§ Problem details: Substitute "products" for "items" throughout the lines of every record below, leaving all other text unchanged and omitting the pictures from your answer.

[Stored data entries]
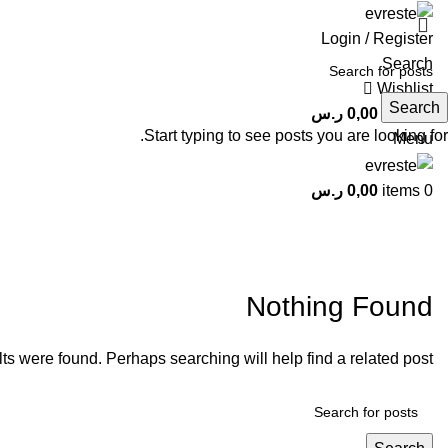
Login / Register
Search
Wishlist
Search
0
items
0,00
ر.س
Start typing to see posts you are looking for.
Menu
0
items
0,00
ر.س
vitrinle.com 1000
Nothing Found
ts were found. Perhaps searching will help find a related post.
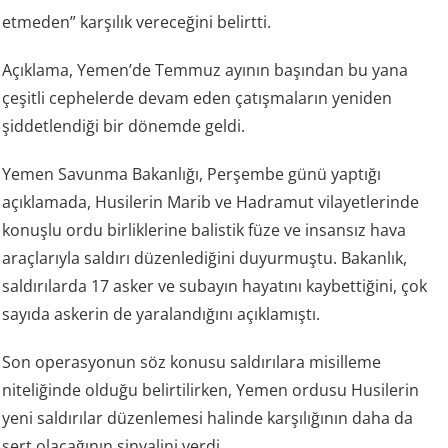
etmeden” karşılık vereceğini belirtti.
Açıklama, Yemen’de Temmuz ayının başından bu yana
çeşitli cephelerde devam eden çatışmaların yeniden
şiddetlendiği bir dönemde geldi.
Yemen Savunma Bakanlığı, Perşembe günü yaptığı
açıklamada, Husilerin Marib ve Hadramut vilayetlerinde
konuşlu ordu birliklerine balistik füze ve insansız hava
araçlarıyla saldırı düzenlediğini duyurmuştu. Bakanlık,
saldırılarda 17 asker ve subayın hayatını kaybettiğini, çok
sayıda askerin de yaralandığını açıklamıştı.
Son operasyonun söz konusu saldırılara misilleme
niteliğinde olduğu belirtilirken, Yemen ordusu Husilerin
yeni saldırılar düzenlemesi halinde karşılığının daha da
sert olacağının sinyalini verdi.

§ Solution to this task:
Login / Register
Search
Wishlist
Search
0
products
0,00
ر.س
Start typing to see posts you are looking for.
Menu
0
products
0,00
ر.س
vitrinle.com 1000
Nothing Found
ts were found. Perhaps searching will help find a related post.
etmeden” karşılık vereceğini belirtti.
Açıklama, Yemen’de Temmuz ayının başından bu yana
çeşitli cephelerde devam eden çatışmaların yeniden
şiddetlendiği bir dönemde geldi.
Yemen Savunma Bakanlığı, Perşembe günü yaptığı
açıklamada, Husilerin Marib ve Hadramut vilayetlerinde
konuşlu ordu birliklerine balistik füze ve insansız hava
araçlarıyla saldırı düzenlediğini duyurmuştu. Bakanlık,
saldırılarda 17 asker ve subayın hayatını kaybettiğini, çok
sayıda askerin de yaralandığını açıklamıştı.
Son operasyonun söz konusu saldırılara misilleme
niteliğinde olduğu belirtilirken, Yemen ordusu Husilerin
yeni saldırılar düzenlemesi halinde karşılığının daha da
sert olacağının sinyalini verdi.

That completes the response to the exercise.